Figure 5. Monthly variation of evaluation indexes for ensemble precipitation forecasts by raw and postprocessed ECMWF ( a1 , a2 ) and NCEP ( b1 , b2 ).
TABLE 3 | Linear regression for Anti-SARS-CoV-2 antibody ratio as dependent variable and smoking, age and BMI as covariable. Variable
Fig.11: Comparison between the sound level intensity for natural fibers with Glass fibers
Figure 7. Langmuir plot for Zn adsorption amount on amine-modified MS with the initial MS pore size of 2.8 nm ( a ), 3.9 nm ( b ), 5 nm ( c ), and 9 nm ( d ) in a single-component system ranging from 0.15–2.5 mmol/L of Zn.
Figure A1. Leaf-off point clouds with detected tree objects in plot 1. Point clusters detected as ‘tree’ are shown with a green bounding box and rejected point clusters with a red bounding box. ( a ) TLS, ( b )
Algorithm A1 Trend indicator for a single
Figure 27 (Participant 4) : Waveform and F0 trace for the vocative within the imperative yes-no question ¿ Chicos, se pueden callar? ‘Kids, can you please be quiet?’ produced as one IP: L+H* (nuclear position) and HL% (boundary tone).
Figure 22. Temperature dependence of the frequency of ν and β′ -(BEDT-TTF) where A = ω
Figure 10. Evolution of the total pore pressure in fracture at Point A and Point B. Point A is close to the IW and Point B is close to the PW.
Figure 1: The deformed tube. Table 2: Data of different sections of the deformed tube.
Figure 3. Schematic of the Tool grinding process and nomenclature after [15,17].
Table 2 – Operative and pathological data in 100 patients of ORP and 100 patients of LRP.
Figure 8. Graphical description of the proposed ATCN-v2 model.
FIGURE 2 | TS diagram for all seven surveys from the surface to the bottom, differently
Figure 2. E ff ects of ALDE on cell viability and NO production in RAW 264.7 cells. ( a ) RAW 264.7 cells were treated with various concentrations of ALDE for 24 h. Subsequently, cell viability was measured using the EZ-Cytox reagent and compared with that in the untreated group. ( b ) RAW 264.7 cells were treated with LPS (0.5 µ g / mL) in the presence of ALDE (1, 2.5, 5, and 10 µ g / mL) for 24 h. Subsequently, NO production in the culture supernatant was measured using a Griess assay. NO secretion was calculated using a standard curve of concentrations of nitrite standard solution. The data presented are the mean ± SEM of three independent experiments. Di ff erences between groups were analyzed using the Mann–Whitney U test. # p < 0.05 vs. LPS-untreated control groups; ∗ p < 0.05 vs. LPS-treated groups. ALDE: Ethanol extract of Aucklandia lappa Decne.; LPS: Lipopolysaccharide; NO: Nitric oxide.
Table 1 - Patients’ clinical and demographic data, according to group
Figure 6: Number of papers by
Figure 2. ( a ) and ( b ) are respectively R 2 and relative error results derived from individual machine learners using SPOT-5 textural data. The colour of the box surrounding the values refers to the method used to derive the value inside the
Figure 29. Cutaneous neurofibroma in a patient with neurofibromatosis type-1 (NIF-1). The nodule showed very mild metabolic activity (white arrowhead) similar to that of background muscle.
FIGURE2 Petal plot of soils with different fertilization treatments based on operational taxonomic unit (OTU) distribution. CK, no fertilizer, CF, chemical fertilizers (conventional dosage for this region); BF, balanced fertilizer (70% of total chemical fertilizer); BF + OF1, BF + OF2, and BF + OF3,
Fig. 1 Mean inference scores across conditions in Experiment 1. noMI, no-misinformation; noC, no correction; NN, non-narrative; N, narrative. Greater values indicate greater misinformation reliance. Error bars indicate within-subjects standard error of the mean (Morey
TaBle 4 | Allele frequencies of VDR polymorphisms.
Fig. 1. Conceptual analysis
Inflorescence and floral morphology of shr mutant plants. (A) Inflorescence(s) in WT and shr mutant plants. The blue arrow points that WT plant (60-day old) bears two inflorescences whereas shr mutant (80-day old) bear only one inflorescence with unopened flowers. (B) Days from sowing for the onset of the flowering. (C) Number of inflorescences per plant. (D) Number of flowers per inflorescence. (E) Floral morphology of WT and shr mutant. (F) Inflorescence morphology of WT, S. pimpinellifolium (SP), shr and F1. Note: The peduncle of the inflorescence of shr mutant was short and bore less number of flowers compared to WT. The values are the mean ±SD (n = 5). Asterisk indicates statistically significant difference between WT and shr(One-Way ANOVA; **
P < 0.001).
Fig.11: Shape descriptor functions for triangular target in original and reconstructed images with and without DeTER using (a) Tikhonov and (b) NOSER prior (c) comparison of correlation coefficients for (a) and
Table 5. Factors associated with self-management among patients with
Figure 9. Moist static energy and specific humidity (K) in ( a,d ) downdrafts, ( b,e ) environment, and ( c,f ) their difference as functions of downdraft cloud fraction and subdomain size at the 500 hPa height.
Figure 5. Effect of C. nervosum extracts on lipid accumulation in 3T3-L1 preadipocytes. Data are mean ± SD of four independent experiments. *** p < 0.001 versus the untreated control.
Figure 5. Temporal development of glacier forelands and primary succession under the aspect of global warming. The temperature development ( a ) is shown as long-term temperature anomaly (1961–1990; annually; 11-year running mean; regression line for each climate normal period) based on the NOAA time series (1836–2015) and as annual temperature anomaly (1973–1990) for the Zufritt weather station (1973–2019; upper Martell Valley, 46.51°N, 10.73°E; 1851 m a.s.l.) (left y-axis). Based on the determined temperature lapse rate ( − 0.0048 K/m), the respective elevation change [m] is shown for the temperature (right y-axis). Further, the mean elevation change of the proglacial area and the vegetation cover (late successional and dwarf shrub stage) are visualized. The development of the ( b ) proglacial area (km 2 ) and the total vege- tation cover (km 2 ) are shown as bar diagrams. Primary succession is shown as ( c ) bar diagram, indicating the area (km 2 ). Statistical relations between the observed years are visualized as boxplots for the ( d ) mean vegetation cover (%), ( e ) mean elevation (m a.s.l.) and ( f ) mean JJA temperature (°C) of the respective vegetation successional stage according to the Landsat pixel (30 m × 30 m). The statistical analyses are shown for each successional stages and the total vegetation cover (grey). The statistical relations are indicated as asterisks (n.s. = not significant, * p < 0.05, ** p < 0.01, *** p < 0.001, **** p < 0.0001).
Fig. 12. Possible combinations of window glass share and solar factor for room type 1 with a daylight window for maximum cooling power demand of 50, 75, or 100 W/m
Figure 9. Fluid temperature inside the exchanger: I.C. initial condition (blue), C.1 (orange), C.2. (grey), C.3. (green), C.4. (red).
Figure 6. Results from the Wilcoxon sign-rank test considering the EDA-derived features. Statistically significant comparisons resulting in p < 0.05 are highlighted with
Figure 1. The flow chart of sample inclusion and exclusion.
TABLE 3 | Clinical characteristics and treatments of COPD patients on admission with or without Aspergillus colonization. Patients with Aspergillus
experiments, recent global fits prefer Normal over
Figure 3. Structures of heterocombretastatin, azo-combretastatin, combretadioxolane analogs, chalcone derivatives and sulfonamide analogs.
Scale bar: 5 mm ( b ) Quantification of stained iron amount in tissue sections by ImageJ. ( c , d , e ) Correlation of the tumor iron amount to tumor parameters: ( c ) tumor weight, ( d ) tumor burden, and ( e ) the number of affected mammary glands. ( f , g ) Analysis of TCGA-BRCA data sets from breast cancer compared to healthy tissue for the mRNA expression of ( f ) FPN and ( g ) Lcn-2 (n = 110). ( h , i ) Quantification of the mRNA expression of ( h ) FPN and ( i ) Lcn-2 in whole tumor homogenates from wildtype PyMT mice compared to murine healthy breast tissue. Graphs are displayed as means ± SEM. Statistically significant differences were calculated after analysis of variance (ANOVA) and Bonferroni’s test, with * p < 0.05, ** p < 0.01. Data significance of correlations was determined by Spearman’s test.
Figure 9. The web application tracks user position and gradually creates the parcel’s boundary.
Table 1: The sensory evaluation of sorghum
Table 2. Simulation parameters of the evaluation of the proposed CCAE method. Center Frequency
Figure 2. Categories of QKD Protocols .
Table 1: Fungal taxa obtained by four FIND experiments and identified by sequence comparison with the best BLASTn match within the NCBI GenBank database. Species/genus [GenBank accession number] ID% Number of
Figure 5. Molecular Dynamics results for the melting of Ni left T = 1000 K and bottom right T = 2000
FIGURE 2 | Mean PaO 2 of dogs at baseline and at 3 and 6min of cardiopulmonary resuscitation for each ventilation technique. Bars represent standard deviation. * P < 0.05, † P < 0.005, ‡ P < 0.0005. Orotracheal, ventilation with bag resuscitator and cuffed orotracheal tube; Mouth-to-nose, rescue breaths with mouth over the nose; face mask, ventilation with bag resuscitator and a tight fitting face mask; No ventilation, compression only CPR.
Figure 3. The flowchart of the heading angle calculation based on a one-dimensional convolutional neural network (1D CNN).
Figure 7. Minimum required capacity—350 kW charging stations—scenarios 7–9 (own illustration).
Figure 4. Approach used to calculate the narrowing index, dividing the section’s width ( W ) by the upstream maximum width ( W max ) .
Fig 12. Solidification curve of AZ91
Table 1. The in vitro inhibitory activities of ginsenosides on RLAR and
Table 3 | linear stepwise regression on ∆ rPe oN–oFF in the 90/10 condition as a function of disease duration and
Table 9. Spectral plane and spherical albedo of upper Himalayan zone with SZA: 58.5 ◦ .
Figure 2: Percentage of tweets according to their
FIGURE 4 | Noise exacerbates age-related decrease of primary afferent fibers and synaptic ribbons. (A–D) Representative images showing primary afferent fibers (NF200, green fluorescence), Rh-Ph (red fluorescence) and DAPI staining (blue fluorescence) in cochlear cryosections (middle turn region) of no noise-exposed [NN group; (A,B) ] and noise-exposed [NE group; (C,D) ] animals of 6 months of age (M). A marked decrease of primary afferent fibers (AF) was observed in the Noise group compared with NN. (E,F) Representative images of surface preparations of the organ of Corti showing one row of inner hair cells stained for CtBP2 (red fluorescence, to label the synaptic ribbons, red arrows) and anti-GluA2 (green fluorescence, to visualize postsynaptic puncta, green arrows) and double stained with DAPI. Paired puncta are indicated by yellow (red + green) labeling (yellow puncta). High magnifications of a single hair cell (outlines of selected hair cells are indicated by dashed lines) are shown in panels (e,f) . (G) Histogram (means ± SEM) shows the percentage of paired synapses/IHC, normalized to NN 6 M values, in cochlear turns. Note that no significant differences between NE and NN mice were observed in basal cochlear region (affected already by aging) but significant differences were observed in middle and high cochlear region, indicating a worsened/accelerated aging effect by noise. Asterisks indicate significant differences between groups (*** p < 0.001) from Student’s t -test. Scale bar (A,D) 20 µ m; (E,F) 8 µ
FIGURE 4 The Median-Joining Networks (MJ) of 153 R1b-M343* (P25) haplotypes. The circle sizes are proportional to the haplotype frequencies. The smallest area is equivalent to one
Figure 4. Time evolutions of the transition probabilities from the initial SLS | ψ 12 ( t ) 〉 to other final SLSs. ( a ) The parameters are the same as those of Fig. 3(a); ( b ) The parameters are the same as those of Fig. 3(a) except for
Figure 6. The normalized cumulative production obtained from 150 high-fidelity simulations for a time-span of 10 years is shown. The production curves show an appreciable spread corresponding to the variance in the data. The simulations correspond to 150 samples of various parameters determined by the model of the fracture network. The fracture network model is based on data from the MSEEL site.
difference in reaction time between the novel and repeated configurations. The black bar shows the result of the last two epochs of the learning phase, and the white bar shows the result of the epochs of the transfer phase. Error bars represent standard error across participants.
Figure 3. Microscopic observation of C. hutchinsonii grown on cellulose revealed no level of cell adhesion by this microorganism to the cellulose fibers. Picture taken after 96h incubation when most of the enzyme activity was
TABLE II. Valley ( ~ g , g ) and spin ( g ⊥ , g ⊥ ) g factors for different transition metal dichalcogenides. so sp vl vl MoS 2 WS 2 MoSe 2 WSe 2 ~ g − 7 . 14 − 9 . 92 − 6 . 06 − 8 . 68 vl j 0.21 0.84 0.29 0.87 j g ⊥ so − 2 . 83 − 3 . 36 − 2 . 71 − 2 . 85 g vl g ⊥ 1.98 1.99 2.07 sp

> Your assignment
Word for word, reproduce the listing from its first line through the line that has "Fig.11: Comparison between" in it, and go no further.

> Output for this exercise
Figure 5. Monthly variation of evaluation indexes for ensemble precipitation forecasts by raw and postprocessed ECMWF ( a1 , a2 ) and NCEP ( b1 , b2 ).
TABLE 3 | Linear regression for Anti-SARS-CoV-2 antibody ratio as dependent variable and smoking, age and BMI as covariable. Variable
Fig.11: Comparison between the sound level intensity for natural fibers with Glass fibers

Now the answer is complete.